There’s no question that the fire happened, but whether Nero entertained himself by playing a fiddle while a conflagration raged through Rome is open to debate. It might have just been a story created by a political adversary intent on discrediting the emperor. Regardless, the U.S. federal government, and by extension the entire U.S. populace, is facing a massive crisis right now. Congress hasn’t approved a budget for the next fiscal year, which starts on Oct. 1, so we’re all holding our breath to see how the next few days go in Washington. Will our representatives roll up their sleeves and start cooperating, or will they continue to quibble while business owners are left in limbo, wondering what’s coming next?
Of course quite a bit of government and government-related activity will continue. Military deployments and engagements will continue, agencies with a role in public health will keep their doors open, Social Security checks will be mailed, mail will be delivered, the President and Congress will continue to draw paychecks, and so on.
The heart of the issue is an ideological impasse. “Impasse” is the key word. Representatives since the dawn of time have been tasked with finding compromises, initiating a bit of give-and-take, to further their constituents’ interests. Regrettably the current House of Representatives and Senate are plagued by a few who are too obstinate to negotiate.
We can’t lay all the blame at the feet of one group or the other, but I think it’s fair to say that quite a few conservatives parading around under the tea party banner have done a lot to draw attention to themselves in this regard. The modern vanguard was Ronald Reagan, fondly remembered by many conservatives for pushing through a substantial number of tax cuts and reducing government spending. He set the stage early in his campaign with a folksy metaphor: “John Anderson tells us that first we've got to reduce spending before we can reduce taxes. Well, if you've got a kid that's extravagant, you can lecture him all you want to about his extravagance. Or you can cut his allowance and achieve the same end much quicker.” The strategy was known as “starving the beast.” Meanwhile, the Democrats are clinging to Obamacare like a drowning man hanging onto a life preserver.
Both sides think they have the high ground, but I am not so sure.

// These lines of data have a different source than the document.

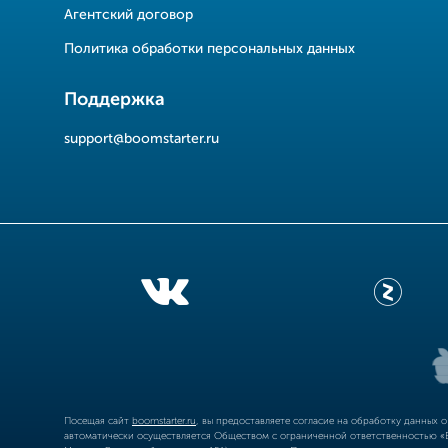
Агентский договор
Политика обработки персональных данных
Поддержка
support@boomstarter.ru
Посещая сайт
boomstarter.ru
, вы предоставляете согласие на обработку данных 
автоматически осуществляется Обществом с ограниченной ответственностью «Б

First, Reagan’s record. Although many tax cuts were passed on his watch, the federal debt was about 35 percent of gross domestic product (GDP) when he took office, and it was closer to 55 percent of GDP when he left office. As far as Obamacare, the Law of Unintended Consequences is already in full play. Sure, it will be a boon to people who have no health insurance, but some companies already are planning to reduce all positions other than management to part-time positions, thereby jettisoning a huge portion of their insurance liability, because under the law they don’t have to provide health insurance to part-timers. This could turn into two big problems in a hurry. First, it might overwhelm the Obamacare program with applicants. Second, it could eliminate a huge number of full-time positions, making it that much harder for people to build fulfilling, successful careers.
The core issue, of course, is uncertainty. Government contractors or not, businesspeople don’t know if a spending bill is going to pass soon, and therefore they don’t know if the government is going to continue to run at full capacity, they don’t know if the government is going to continue to pay all of its current invoices, the don’t know if the government is going to honor all outstanding contracts, they don’t know when the government is going to make future purchases, they don’t know all the details about Obamacare, they don’t know how it will affect their business, and on and on. Don’t take my word for it—the Dow Jones Industrial Average dropped 100 points this morning. It wasn’t huge, less than 1 percent, but it is a symbol of the frustration in the business community.
A lot less fiddling around in Washington would be a big help at a time like this.